4. Implement your processDocument method

The processDocument method will determine what data you scrape from each URL you crawl.

For the purposes of this guide, we'll assume you want to scrape the <title> tag of each URL you crawl. To do this, we would modify processDocument like so:

this.processDocument = function(html, url, headers, status, cheerio) {
    var app = this;
    var $html = app.parseHtml(html, cheerio);
    var object = new Object();

    var title = $html.find('title').text();
  	object.title = title;

    return JSON.stringify(object);
}

When this processDocument crawls https://www.80legs.com, it will generate this in the result file for the crawl:

{
  "url": "https://www.80legs.com",
  "result": "{\"title\":\"80legs - Customizable Web Scraping\"}"
}

5. Test your 80app

Once you've finished coding your 80app, you can test it on http://80apptester.80legs.com. This page is a utility we provide to help test 80apps and debug them.
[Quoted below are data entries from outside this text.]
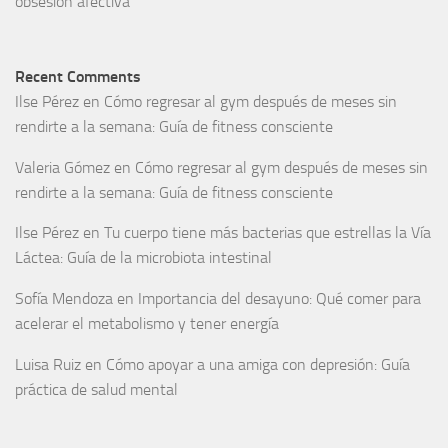
obsesión afectiva
Recent Comments
Ilse Pérez
en
Cómo regresar al gym después de meses sin
rendirte a la semana: Guía de fitness consciente
Valeria Gómez
en
Cómo regresar al gym después de meses sin
rendirte a la semana: Guía de fitness consciente
Ilse Pérez
en
Tu cuerpo tiene más bacterias que estrellas la Vía
Láctea: Guía de la microbiota intestinal
Sofía Mendoza
en
Importancia del desayuno: Qué comer para
acelerar el metabolismo y tener energía
Luisa Ruiz
en
Cómo apoyar a una amiga con depresión: Guía
práctica de salud mental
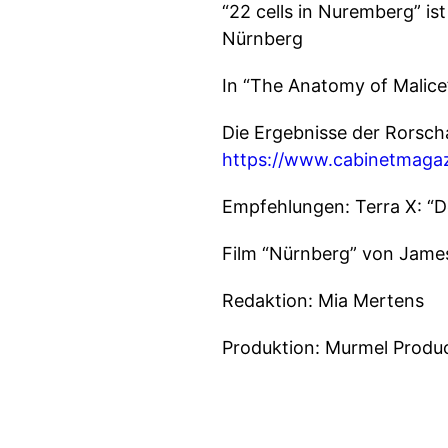
“22 cells in Nuremberg” is
Nürnberg
In “The Anatomy of Malice
Die Ergebnisse der Rorscha
https://www.cabinetmagaz
Empfehlungen: Terra X: “
Film “Nürnberg” von James
Redaktion: Mia Mertens
Produktion: Murmel Produ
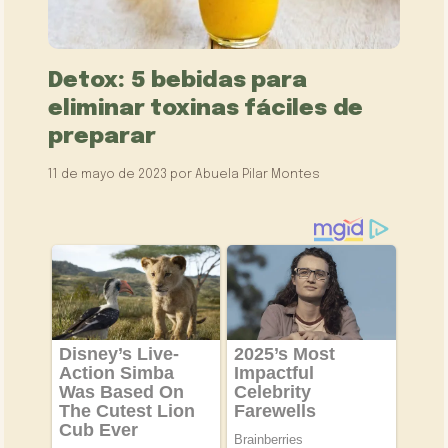
Detox: 5 bebidas para
eliminar toxinas fáciles de
preparar
11 de mayo de 2023
por
Abuela Pilar Montes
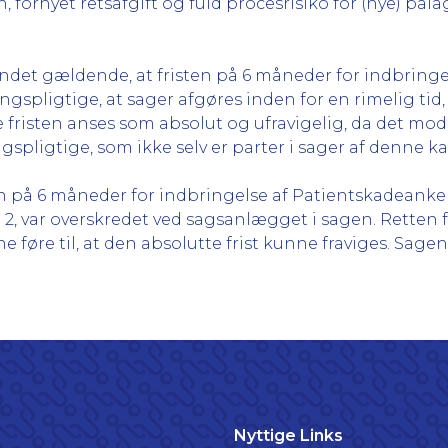
ornyet retsafgift og fuld procesrisiko for (nye) pål
det gældende, at fristen på 6 måneder for indbring
ingspligtige, at sager afgøres inden for en rimelig tid
risten anses som absolut og ufravigelig, da det modsat
spligtige, som ikke selv er parter i sager af denne ka
sten på 6 måneder for indbringelse af Patientskadeank
 2, var overskredet ved sagsanlægget i sagen. Retten fa
re til, at den absolutte frist kunne fraviges. Sagen b
Nyttige Links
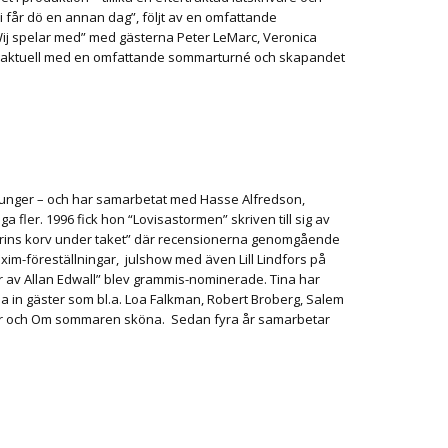
 får dö en annan dag”, följt av en omfattande
 spelar med” med gästerna Peter LeMarc, Veronica
t aktuell med en omfattande sommarturné och skapandet
 sjunger – och har samarbetat med Hasse Alfredson,
fler. 1996 fick hon “Lovisastormen” skriven till sig av
Prins korv under taket” där recensionerna genomgående
im-föreställningar, julshow med även Lill Lindfors på
r av Allan Edwall” blev grammis-nominerade. Tina har
a in gäster som bl.a. Loa Falkman, Robert Broberg, Salem
visor och Om sommaren sköna. Sedan fyra år samarbetar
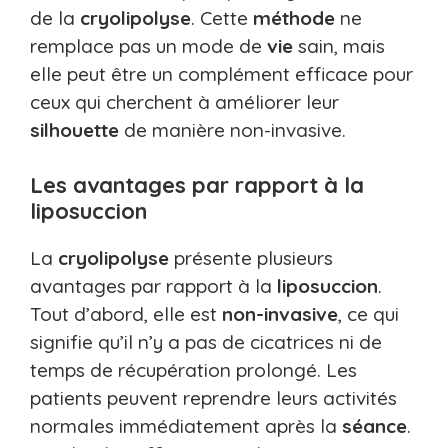
de la
cryolipolyse
. Cette
méthode
ne
remplace pas un mode de
vie
sain, mais
elle peut être un complément efficace pour
ceux qui cherchent à améliorer leur
silhouette
de manière non-invasive.
Les avantages par rapport à la
liposuccion
La
cryolipolyse
présente plusieurs
avantages par rapport à la
liposuccion
.
Tout d’abord, elle est
non-invasive
, ce qui
signifie qu’il n’y a pas de cicatrices ni de
temps de récupération prolongé. Les
patients peuvent reprendre leurs activités
normales immédiatement après la
séance
.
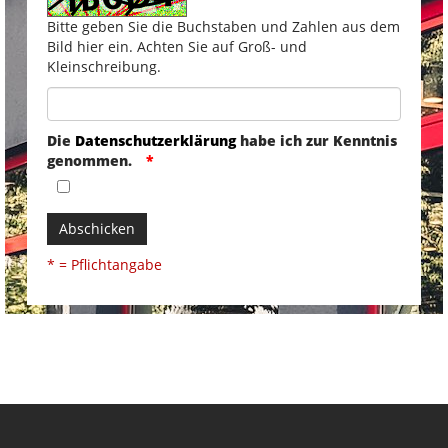
Bitte geben Sie die Buchstaben und Zahlen aus dem
Bild hier ein. Achten Sie auf Groß- und
Kleinschreibung.
Die
Datenschutzerklärung
habe ich zur Kenntnis
genommen.
Abschicken
* = Pflichtangabe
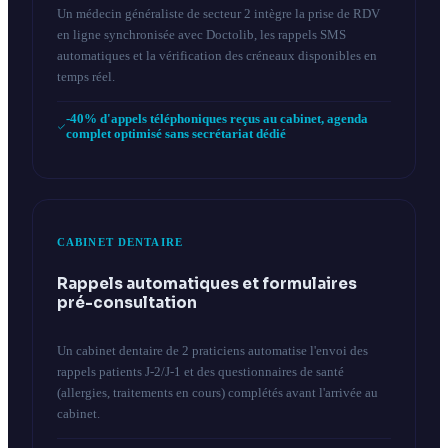
Un médecin généraliste de secteur 2 intègre la prise de RDV
en ligne synchronisée avec Doctolib, les rappels SMS
automatiques et la vérification des créneaux disponibles en
temps réel.
-40% d'appels téléphoniques reçus au cabinet, agenda
complet optimisé sans secrétariat dédié
CABINET DENTAIRE
Rappels automatiques et formulaires
pré-consultation
Un cabinet dentaire de 2 praticiens automatise l'envoi des
rappels patients J-2/J-1 et des questionnaires de santé
(allergies, traitements en cours) complétés avant l'arrivée au
cabinet.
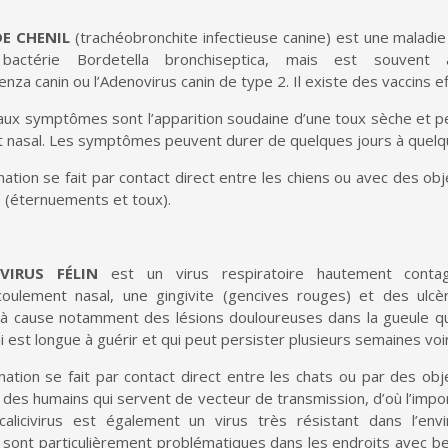
DE CHENIL
(trachéobronchite infectieuse canine) est une maladie
bactérie
Bordetella
bronchiseptica
, mais est souvent ac
uenza
canin
ou
l’
Adenovirus
canin de type 2
. Il existe des vaccins
e
paux symptômes sont l’apparition soudaine d’une toux sèche et 
 nasal. Les symptômes peuvent durer de quelques jours à quelq
ation se fait par contact direct entre
les
chiens
ou
avec
des obj
 (éternu
e
ments et toux)
.
IVIRUS FÉLIN
est un virus respiratoire
hautement
contag
coulement nasal,
une
gingivite (gencives rouges) et des ulcè
à cause notamment des lésions douloureuses dans la gueule q
i est longue à guérir et qui peut persister plusieurs
semaines
voi
ation se fait par contact direct entre les chats
ou par des obje
e des humains qui servent de vecteur
de transmission,
d’où l’imp
calicivirus
est
également
un virus très résistant dans l’envi
sont particulièrement problématiques dans les endroits avec be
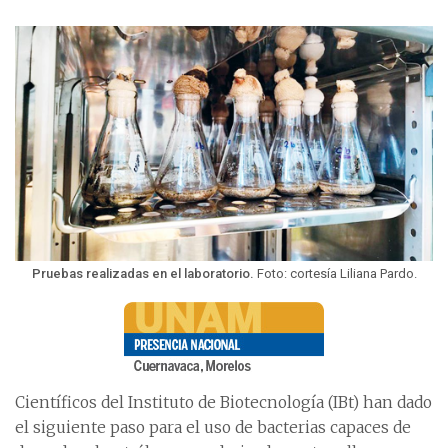
Pruebas realizadas en el laboratorio.
Foto: cortesía Liliana Pardo.
Científicos del Instituto de Biotecnología (IBt) han dado
el siguiente paso para el uso de bacterias capaces de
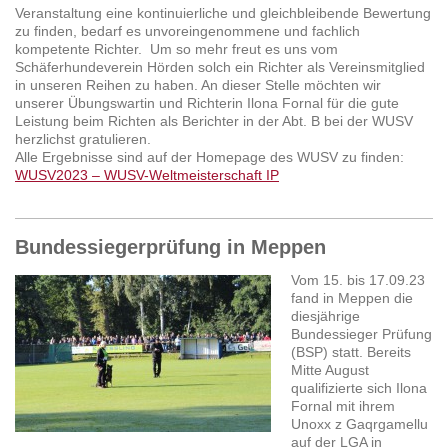
Veranstaltung eine kontinuierliche und gleichbleibende Bewertung
zu finden, bedarf es unvoreingenommene und fachlich
kompetente Richter. Um so mehr freut es uns vom
Schäferhundeverein Hörden solch ein Richter als Vereinsmitglied
in unseren Reihen zu haben. An dieser Stelle möchten wir
unserer Übungswartin und Richterin Ilona Fornal für die gute
Leistung beim Richten als Berichter in der Abt. B bei der WUSV
herzlichst gratulieren.
Alle Ergebnisse sind auf der Homepage des WUSV zu finden:
WUSV2023 – WUSV-Weltmeisterschaft IP
Bundessiegerprüfung in Meppen
Vom 15. bis 17.09.23
fand in Meppen die
diesjährige
Bundessieger Prüfung
(BSP) statt. Bereits
Mitte August
qualifizierte sich Ilona
Fornal mit ihrem
Unoxx z Gaqrgamellu
auf der LGA in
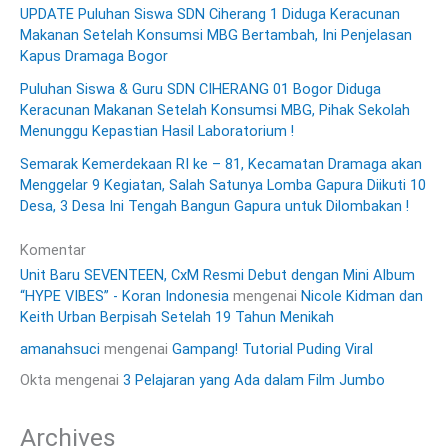
UPDATE Puluhan Siswa SDN Ciherang 1 Diduga Keracunan
Makanan Setelah Konsumsi MBG Bertambah, Ini Penjelasan
Kapus Dramaga Bogor
Puluhan Siswa & Guru SDN CIHERANG 01 Bogor Diduga
Keracunan Makanan Setelah Konsumsi MBG, Pihak Sekolah
Menunggu Kepastian Hasil Laboratorium !
Semarak Kemerdekaan RI ke – 81, Kecamatan Dramaga akan
Menggelar 9 Kegiatan, Salah Satunya Lomba Gapura Diikuti 10
Desa, 3 Desa Ini Tengah Bangun Gapura untuk Dilombakan !
Komentar
Unit Baru SEVENTEEN, CxM Resmi Debut dengan Mini Album
“HYPE VIBES” - Koran Indonesia
mengenai
Nicole Kidman dan
Keith Urban Berpisah Setelah 19 Tahun Menikah
amanahsuci
mengenai
Gampang! Tutorial Puding Viral
Okta
mengenai
3 Pelajaran yang Ada dalam Film Jumbo
Archives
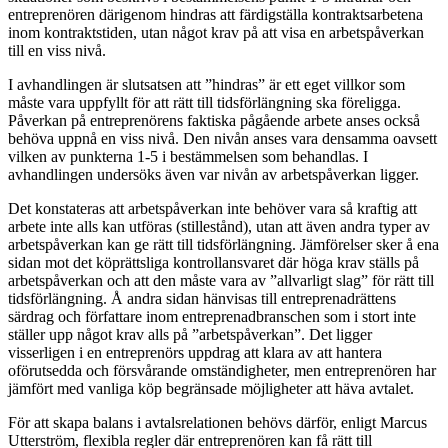
entreprenören därigenom hindras att färdigställa kontraktsarbetena
inom kontraktstiden, utan något krav på att visa en arbetspåverkan
till en viss nivå.
I avhandlingen är slutsatsen att ”hindras” är ett eget villkor som
måste vara uppfyllt för att rätt till tidsförlängning ska föreligga.
Påverkan på entreprenörens faktiska pågående arbete anses också
behöva uppnå en viss nivå. Den nivån anses vara densamma oavsett
vilken av punkterna 1-5 i bestämmelsen som behandlas. I
avhandlingen undersöks även var nivån av arbetspåverkan ligger.
Det konstateras att arbetspåverkan inte behöver vara så kraftig att
arbete inte alls kan utföras (stillestånd), utan att även andra typer av
arbetspåverkan kan ge rätt till tidsförlängning. Jämförelser sker å ena
sidan mot det köprättsliga kontrollansvaret där höga krav ställs på
arbetspåverkan och att den måste vara av ”allvarligt slag” för rätt till
tidsförlängning. Å andra sidan hänvisas till entreprenadrättens
särdrag och författare inom entreprenadbranschen som i stort inte
ställer upp något krav alls på ”arbetspåverkan”. Det ligger
visserligen i en entreprenörs uppdrag att klara av att hantera
oförutsedda och försvårande omständigheter, men entreprenören har
jämfört med vanliga köp begränsade möjligheter att häva avtalet.
För att skapa balans i avtalsrelationen behövs därför, enligt Marcus
Utterström, flexibla regler där entreprenören kan få rätt till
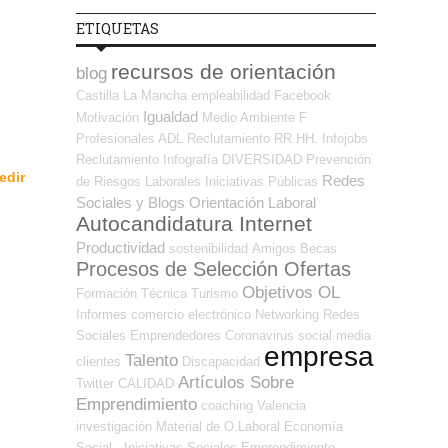
ETIQUETAS
recursos de orientación
blog
Castilla La Mancha
empleabilidad
Facebook
Igualdad
Motivación
Medio Ambiente
F
Profesionales ADL
Reclutamiento RR.HH.
Infojobs
Reclutamiento
Infografía
DIVERSIDAD
Prevención
edir
Redes
de Riesgos Laborales
Iniciativas Públicas
Sociales y Blogs Orientación Laboral
Autocandidatura Internet
Productividad
sostenibilidad
Amigos
Becas
Procesos de Selección Ofertas
Objetivos OL
Formación Técnica
Turismo
Informes
comercio electrónico
Networking
Redes
Sociales Emprendedores
Coronavirus
social media
empresa
Talento
clientes
Discapacidad
Artículos Sobre
Twitter
CALIDAD
Emprendimiento
coaching
Valencia
investigación
Material de O.Laboral
Economía
Social - Iniciativas Sociales
Emprendimiento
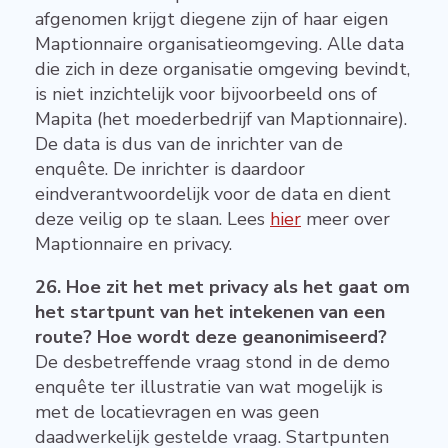
afgenomen krijgt diegene zijn of haar eigen
Maptionnaire organisatieomgeving. Alle data
die zich in deze organisatie omgeving bevindt,
is niet inzichtelijk voor bijvoorbeeld ons of
Mapita (het moederbedrijf van Maptionnaire).
De data is dus van de inrichter van de
enquête. De inrichter is daardoor
eindverantwoordelijk voor de data en dient
deze veilig op te slaan. Lees
hier
meer over
Maptionnaire en privacy.
26. Hoe zit het met privacy als het gaat om
het startpunt van het intekenen van een
route? Hoe wordt deze geanonimiseerd?
De desbetreffende vraag stond in de demo
enquête ter illustratie van wat mogelijk is
met de locatievragen en was geen
daadwerkelijk gestelde vraag. Startpunten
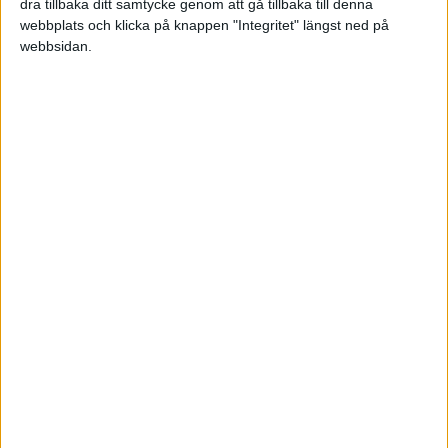
dra tillbaka ditt samtycke genom att gå tillbaka till denna
webbplats och klicka på knappen "Integritet" längst ned på
Svenska Cupen – Herrar
webbsidan.
Svenska Cupen – Damer
TABELL
Uppdaterad igår 18:31
#
Lag
S
V
O
F
+/-
P
1
Harrogate
1
1
0
0
5-2
3
2
Sutton
1
1
0
0
3-0
3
Copy and paste your 80app into the main text area, enter a test URL underneath, and then click the "Crawl" button.

The 80app Tester will show you the results of your 80app in the "Result" section. There's a section for your processDocument and parseLinks.

You can also use console.log statements in your 80app code. Any output from these will show up in the "Output" section.

6. Upload your 80app

Once you're satisfied with your testing, upload your 80app to your account using the web portal or API. Give it a unique name when uploading so you can identify it later.

7. Use your 80app in a crawl

Now you're ready to use your 80app in a web crawl.

If you're using the web portal, just select your 80app by name in the Create a Crawl form.

If you're using the API, specify your 80app through the app field when submitting a crawl creation request.